The principal seat of the Rajasthan High Court at Jodhpur clarified the question on when rule 17 of The Central Civil Services (Classification, Control And Appeal) Rules, 1965 (hereinafter, CCA) can be imposed against an employee and whether the petition suffered from misjoinder of action. This remarkable judgement was passed by the bench consisting of Justice Dinesh Mehta, that heard a petition filed by a Class IV employee in the matter of Shri Mohan Mali V Judge, Industrial Dispute Cum Labour Court, [S.B. Civil Writ Petition No. 11880/2018].
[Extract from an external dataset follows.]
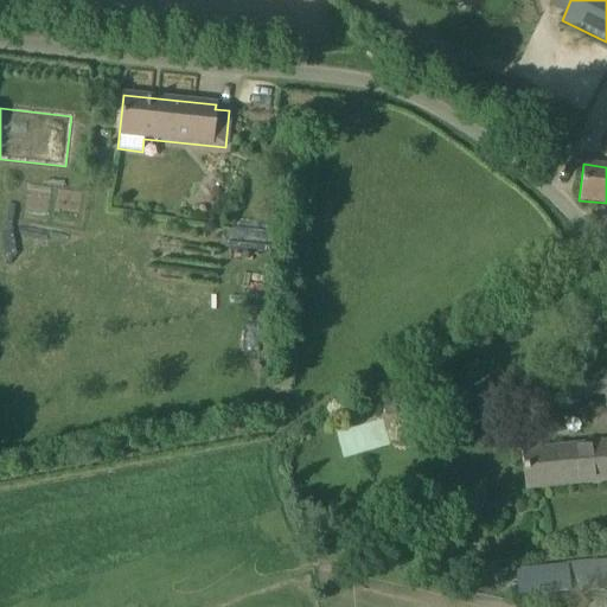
[(573,398),(606,394),(606,378),(606,372),(569,376),(573,398)]
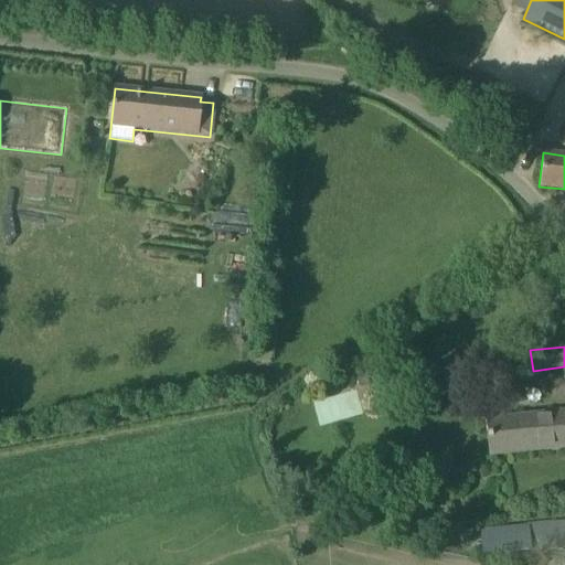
[(315,402),(321,425),(363,413),(356,390),(315,402)]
The petitioner who was a class IV employee, selected through usual course of selection after being put on probation for two years alleged that his employer sent him a notice for being present in office for only an hour and without his uniform. The petitioner replies saying that due to him being a probationer, uniform allowance was not granted to him and prayed for proceedings to be quashed against him. However, the respondent instead sent him 2 other follow up notices which have been alleged to not be in bonafide intention. Therefore, the petitioner has filed this petition against the order passed by the Judge, Industrial Tribunal-cum-Labour Court, Jodhpur, by virtue of which the petitioner’s services had been terminated.
Counsel for the petitioner alleged that two annual grade increments of the petitioner without cumulative effect have been stopped by the orders. As a result of which a low paid employee at the lowest rung had been thrown out of the employment owing to the highhanded attitude of the employer. On the other hand, the respondent submitted that as the petitioner had got an alternative and efficacious remedy by way of statutory appeal and thus, this Court should not exercise its writ jurisdiction under Article 226 of the constitution.
The court empathetically opined, “ It is strange that the learned Judge began the battle by triggering three notices on 11.06.2018 for a purported breach relating to 29.05.2018; 08.06.2018 and 11.06.2018. Had he been bonafide even a single notice would have sufficed. The case at hands does not need much deliberation, as the facts themselves speak volumes about the fanciful attitude of the respondent – Presiding Officer. The respondent firstly issued three notices for identical breach for different dates giving only three days’ time to show cause. Thereafter he passed three different orders on a single day, slapping three penalties of stoppage of two annual grade increments, knowing it fully well that petitioner being a probationer was not even entitled for annual grade increments. Having regard to the nature of allegations levelled in the notices and the language used therein, the penalty is not only highly disproportionate, but is also in violation of principles of natural justice. The respondent has not considered the explanation furnished by the petitioner and has proceeded with predetermined mindset, which is evident from the fact that immediately upon passing of the impugned order on 07.08.2018 itself, he scooped the petitioner out of the service”.
In light of reasons stated above, the court quashed all three orders that imposed penalty.